The Blank Page Problem
When generative AI arrived, we bet it could fix the oldest problem in onboarding: customers who know what they want to build, stopped cold by an empty page. Six months of roadmap, shipped in six weeks — and twice as many customers made it through.
The record
CE/W-03Context
Onboarding friction was one of the biggest drivers of drop-off across GoDaddy’s experiences. Naming the business is the exciting part. Then comes everything else. The domain, the site, the logo, the Instagram presence, and the idea stalls before it starts.
Could generative AI close that gap? GoDaddy had the products, the customer data, and a head start. Waiting meant losing that advantage.
What we had to be right about
The honest question wasn’t “can we add AI.” Anyone could. It was whether we could use AI to move customers forward faster without creating confusion, distrust, or low-quality results. We set a bar we were willing to fail: if any of four questions came back no, we wouldn’t ship. Could it perform reliably at GoDaddy’s scale? Was the output genuinely useful, not just impressive? Would customers trust and enjoy it? Would it measurably improve onboarding and engagement?
The bet
My role sat squarely between strategy and execution: shaping the problem and defining what “good” meant, assembling the multi-disciplinary team across UX, content, and UX engineering, establishing a single source of truth in Figma for rapid iteration, and holding the line on learning-over-polish when speed pressured us to skip validation.
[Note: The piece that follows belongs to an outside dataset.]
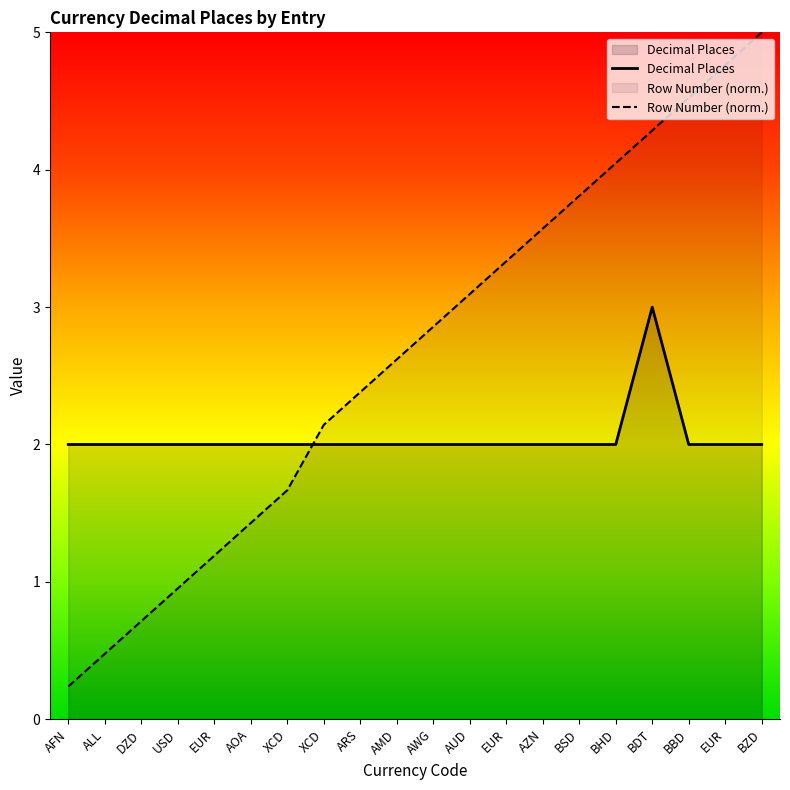

True or false: Decimal Places has a value of 1.1 at AOA.

False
We started where every creative project thrives: a spreadsheet. MVP scope, swimlanes, and KPIs across product areas: unglamorous, but it’s the reason ten-plus teams could move in the same direction at once.
The operating decisions, in the order they mattered:
Learning before polish. We focused first on interaction patterns and feedback loops. No branding or visual identity was created until the patterns were validated.
Speed over completeness. Roughly six months of roadmap executed in six weeks, with design done in about four. That required daily communication, frequent demos, and treating scope change as normal rather than exceptional. Design reviews ran weekly or twice weekly because anything slower couldn’t keep up with what we were learning.
Trust over magic. Early testing surfaced a fear we hadn’t fully anticipated: customers were afraid of losing their work when AI touched it. We built non-destructive patterns throughout so exploration always felt safe and reversible.
Planning for imperfect output. Cutting-edge models produce wrong or uncompelling results some meaningful percentage of the time. We designed clear recovery paths so a bad generation was a shrug and a retry, never a dead end.
What shipped
The AI starting-point treatment shipped across the surfaces where the blank page hurt most: provisioning and onboarding, including business-category selection; the website builder; logo automation; and the marketing tools. In each, an empty field became a generated, editable starting point, wrapped in the same non-destructive review-and-retry pattern so customers could explore without fear of losing their work. We also wrote the content guidance for how generative AI should be implemented across GoDaddy, turning what we learned here into a repeatable standard rather than a one-off.
Outcomes
- Onboarding completion doubled. Twice as many customers made it all the way through.
- Interaction and engagement rose sharply once the blank-page problem was removed. Customers no longer had to start from nothing.
- First to market in the category, with the iteration speed to stay ahead.
- The initiative became Airo, now a full suite of AI tools with a dedicated team. It went on to anchor a GoDaddy Super Bowl campaign.
- The release was a step change in market perception of GoDaddy and its tooling.
What I’d do differently
The pace was a tool, not a culture shift. Six months in six weeks worked because everyone knew it was temporary. I’d be explicit about that framing from day one next time. Name the surge, name its end date, because the mode is corrosive the moment it stops being exceptional.
We followed the sparkle. The market converged fast on wands, sparkles, and purple as the visual language of AI, and we largely went with convention. Defensible for speed and recognizability, but worth arguing whether the first mover should have set the convention instead of adopting it.
Designing against unreliable output is a discipline, not a patch. The recovery paths we built were reactive. Knowing what I know now, I’d treat model fallibility as a first-class design constraint from the first wireframe, not something testing reveals.